Pera Müzesi’nde sanatseverlerin beğenisine sunulan “Yeni Bir Hikaye: Göbeklitepe ve Çevresinden Fotoğraflar” sergisi İspanyol fotoğrafçı Isabel Munoz’un Göbeklitepe ve çevresindeki arkeolojik alanlarda çektiği karelerden oluşuyor.
Pera Müzesi’ndeki sergi açılışına katılan Suna ve İnan Kıraç Vakfı Kültür ve Sanat İşletmesi Genel Müdürü M. Özalp Birol, Munoz’un çok çalışkan bir sanatçı olduğunu belirterek, “Isabel’e proje teklifini sunarken bu işin sıradan bir fotoğrafçılık şeklinde yapılmasını istemedik. Bu yüzden Göbeklitepe çevresini fotoğraflamasını istedik.” dedi.
Isabel Munoz da Türkiye’den arkeologlarla ilk defa çalışma fırsatı bulduğunu söyleyerek, “Bir fotoğrafçı olarak doğal bir merakım ve yeni şeyler keşfetmeye karşı ilgim var. Fotoğraf makinem olmadan önce bile geçmişte insanların nasıl yaşadığını ve hissettiğini anlamaya çalışıyordum. Göbeklitepe’de bana hitap eden manevi bir unsur buldum.” ifadesini kullandı.
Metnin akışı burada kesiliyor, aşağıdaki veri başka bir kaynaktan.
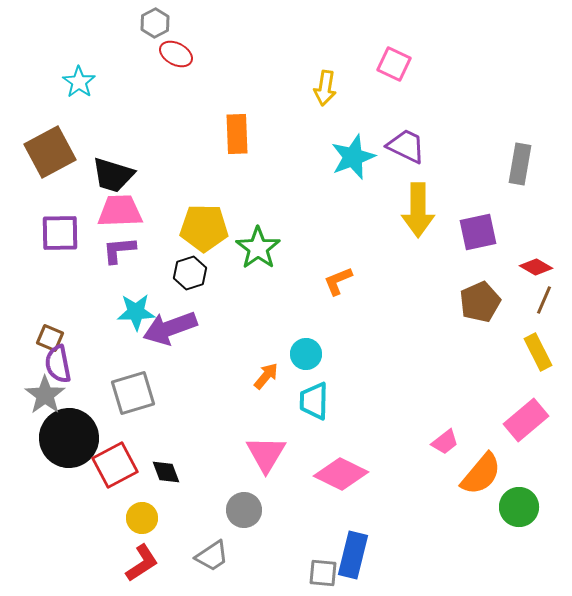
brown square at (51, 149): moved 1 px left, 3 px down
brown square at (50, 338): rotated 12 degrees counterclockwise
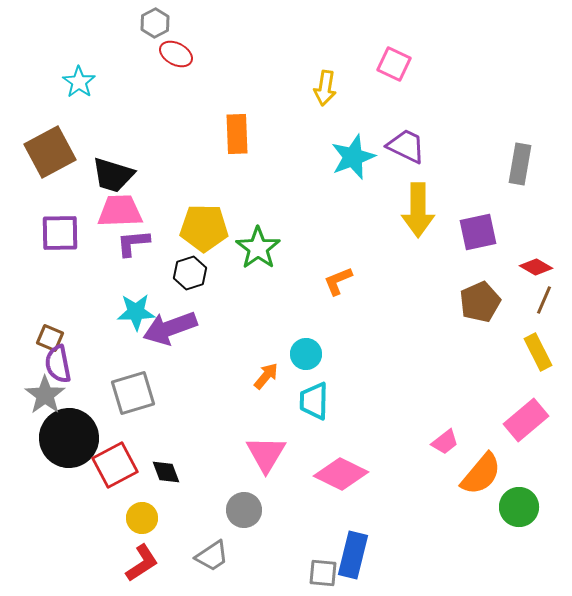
purple L-shape at (119, 250): moved 14 px right, 7 px up
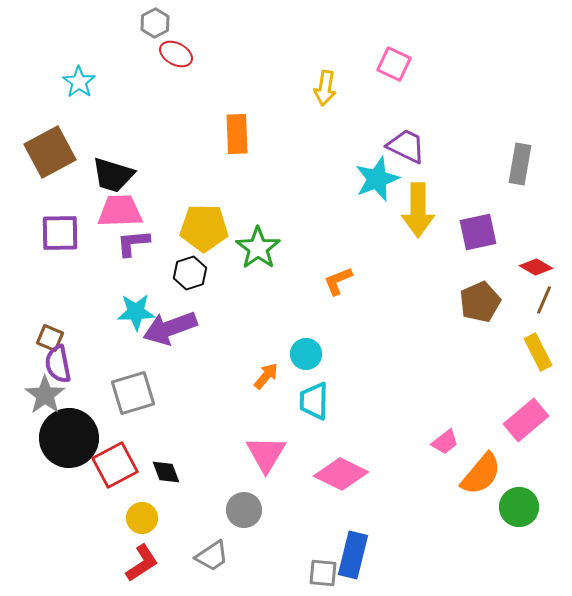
cyan star at (353, 157): moved 24 px right, 22 px down
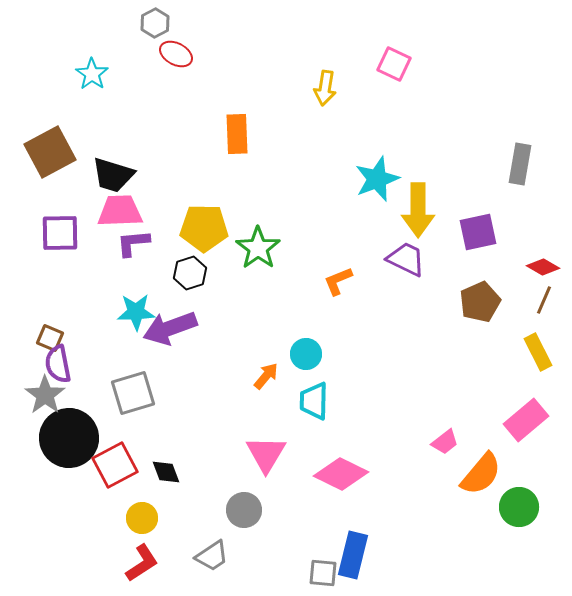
cyan star at (79, 82): moved 13 px right, 8 px up
purple trapezoid at (406, 146): moved 113 px down
red diamond at (536, 267): moved 7 px right
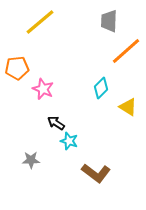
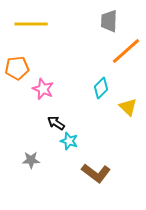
yellow line: moved 9 px left, 2 px down; rotated 40 degrees clockwise
yellow triangle: rotated 12 degrees clockwise
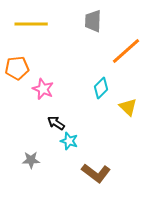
gray trapezoid: moved 16 px left
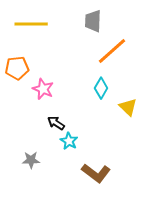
orange line: moved 14 px left
cyan diamond: rotated 15 degrees counterclockwise
cyan star: rotated 12 degrees clockwise
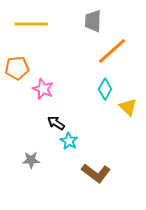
cyan diamond: moved 4 px right, 1 px down
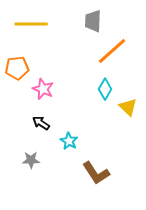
black arrow: moved 15 px left
brown L-shape: rotated 20 degrees clockwise
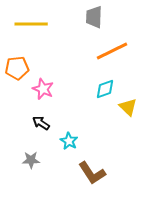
gray trapezoid: moved 1 px right, 4 px up
orange line: rotated 16 degrees clockwise
cyan diamond: rotated 40 degrees clockwise
brown L-shape: moved 4 px left
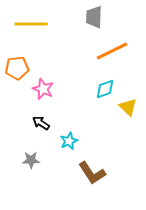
cyan star: rotated 18 degrees clockwise
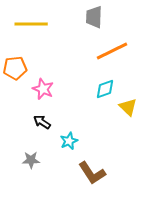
orange pentagon: moved 2 px left
black arrow: moved 1 px right, 1 px up
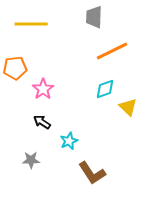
pink star: rotated 15 degrees clockwise
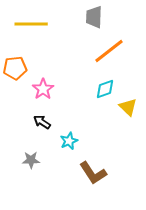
orange line: moved 3 px left; rotated 12 degrees counterclockwise
brown L-shape: moved 1 px right
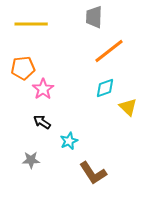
orange pentagon: moved 8 px right
cyan diamond: moved 1 px up
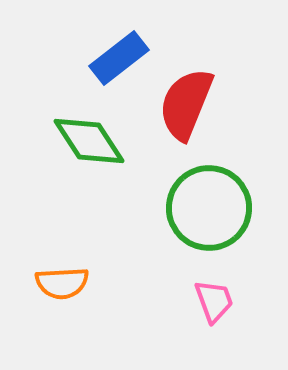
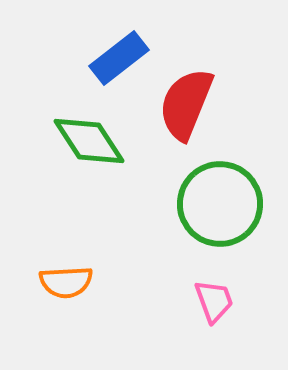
green circle: moved 11 px right, 4 px up
orange semicircle: moved 4 px right, 1 px up
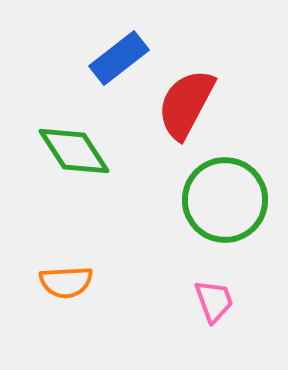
red semicircle: rotated 6 degrees clockwise
green diamond: moved 15 px left, 10 px down
green circle: moved 5 px right, 4 px up
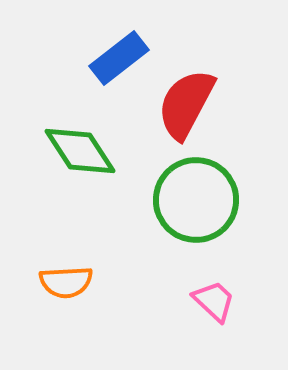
green diamond: moved 6 px right
green circle: moved 29 px left
pink trapezoid: rotated 27 degrees counterclockwise
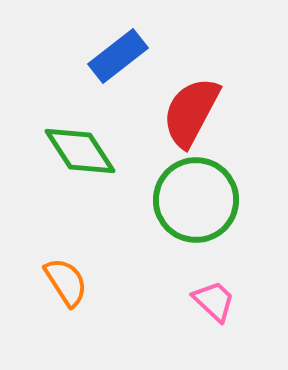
blue rectangle: moved 1 px left, 2 px up
red semicircle: moved 5 px right, 8 px down
orange semicircle: rotated 120 degrees counterclockwise
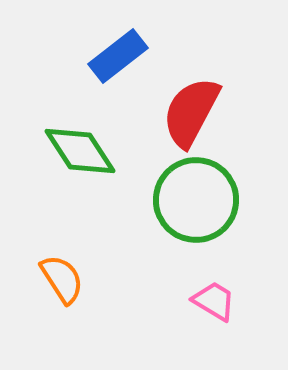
orange semicircle: moved 4 px left, 3 px up
pink trapezoid: rotated 12 degrees counterclockwise
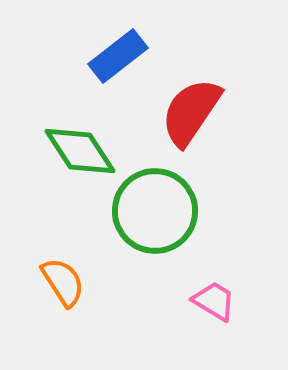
red semicircle: rotated 6 degrees clockwise
green circle: moved 41 px left, 11 px down
orange semicircle: moved 1 px right, 3 px down
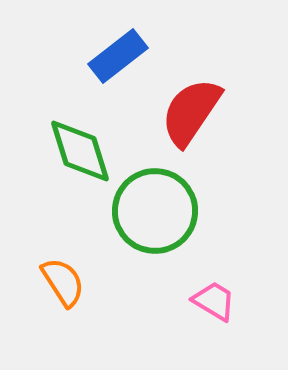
green diamond: rotated 16 degrees clockwise
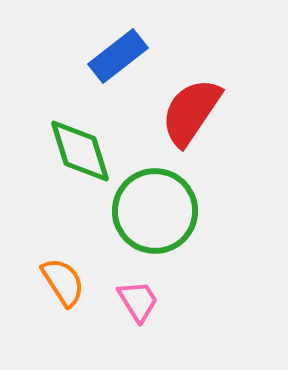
pink trapezoid: moved 76 px left; rotated 27 degrees clockwise
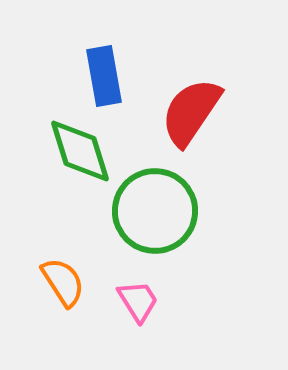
blue rectangle: moved 14 px left, 20 px down; rotated 62 degrees counterclockwise
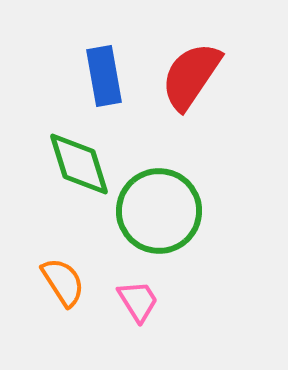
red semicircle: moved 36 px up
green diamond: moved 1 px left, 13 px down
green circle: moved 4 px right
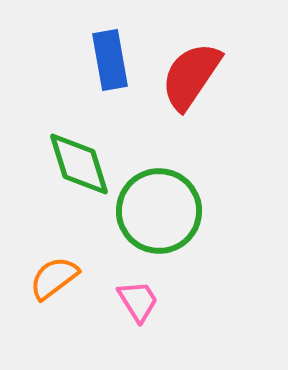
blue rectangle: moved 6 px right, 16 px up
orange semicircle: moved 9 px left, 4 px up; rotated 94 degrees counterclockwise
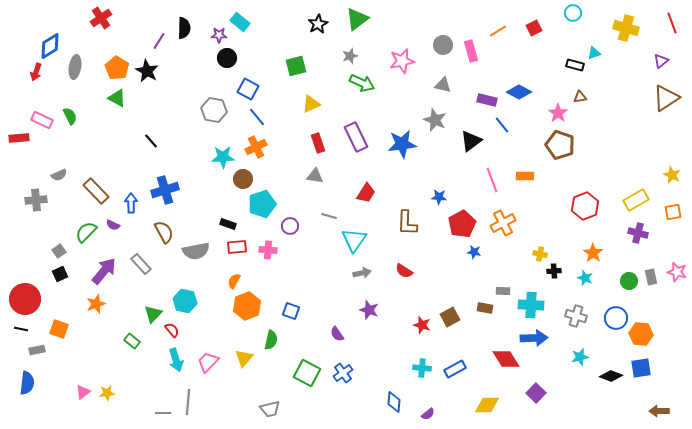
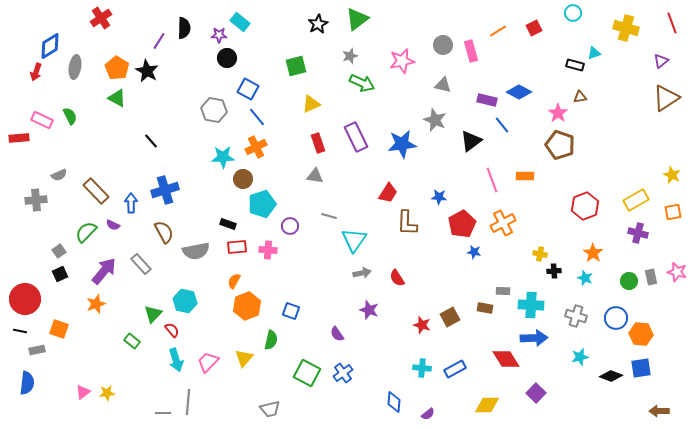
red trapezoid at (366, 193): moved 22 px right
red semicircle at (404, 271): moved 7 px left, 7 px down; rotated 24 degrees clockwise
black line at (21, 329): moved 1 px left, 2 px down
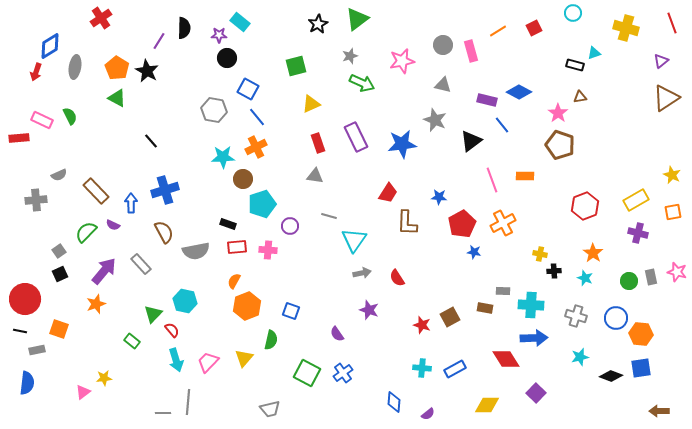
yellow star at (107, 393): moved 3 px left, 15 px up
Projeyi yaparken diğer fotoğrafçılar gibi bölge yaşayanlarla röportaj yapma, insanları kamera karşısına geçirme gibi bir yöntem kullanmak istemediğine dikkati çeken Munoz, “Burası tarihte ritüellerin yapıldığı ve mistik olayların yaşandığı bir bölge olduğu için fotoğrafları gece çekmek istedim. Oradaki duyguları fotoğraflar üzerinden insanlara iletmeyi tercih ettim.” değerlendirmesinde bulundu.
Munoz, bölgede arkeolojik kazılar sonucu ortaya çıkarılan bulgular ve tarihi yapılardan çok etkilendiğini dile getirerek, “Göbeklitepe ve Karahantepe’yi fotoğrafladığımda, onları yaşayan varlıklar olarak gördüm. Altlarında insan figürleri bulunan hayvan figürleri de bu yaşam hissine katkıda bulundu. Bana göre oradaki taşlar bile canlıydı.” diye konuştu.
“Munoz’un fotoğraflarının masalsı ve mistik bir dili var”
Sergi küratörü ve Mougins Fotoğraf Merkezi Direktörü François Cheval de Munoz’un teklifini duyduğunda çok heyecanlandığını aktararak, Kovid-19 salgınının ardından böyle bir projede çalışman çok heyecan verici olduğunu kaydetti.
Munoz’un fotoğraflarının masalsı ve mistik bir dili olduğuna vurgu yapan Cheval, “Onun fotoğrafları davetli olduğumuz bir şenlik ve bizi uzak atalarımıza bağlayan toplu bir kutlamadır.” dedi.
Pera Müzesi Süreli Sergiler Yöneticisi Begüm Akkoyunlu Ersöz ise sergideki eserlere ilişkin detaylı bilgi vererek, sanatçının kadim yöntemlerle yeni teknikleri bir arada kullandığını söyledi.
Ersöz, Munoz’un kadim zamanlarda kullanılan yöntemlerden ilhamla geliştirdiği “Tepetype” isimli tekniği ilk defa kullandığına dikkati çekerek, “Munoz, bazı fotoğrafların baskısını, bölgedeki toprakları kullanarak yaptı. Aynı zamanda altın varaklı baskılar da yaparak Türk hat sanatlarına göndermede bulundu.” diye konuştu.
Sergi 17 Eylül’e kadar sürecek
Şanlıurfa’daki antik kent Göbeklitepe ve Karahantepe’de çekilen fotoğrafların yer aldığı sergide, bazı fotoğraflar animasyonla hareketlendirilmiş olarak sunuluyor. Kullanılan özel ışıklandırma tekniği ise fotoğraflara mistik bir hava katıyor.
Özel ışıklandırma tekniğinin fotoğraflara mistik bir hava kattığı sergide Munoz’un çalışmaları İspanya Ulusal Fotoğrafçılık Ödülü ve Hasselblad Vakfı Uluslararası Fotoğrafçılık Ödülü gibi pek çok ödüle layık görülen, Venedik Bienali ve New York Uluslararası Fotoğraf Merkezi gibi önemli kurumların sergilerinde yer alan Isabel Munoz, ilk kez 1992’de İstanbul’da açılan sergisiyle Türkiye’de sanatseverlerle buluşmuştu.
Munoz’un eserleri 17 Eylül’e kadar görülebilecek.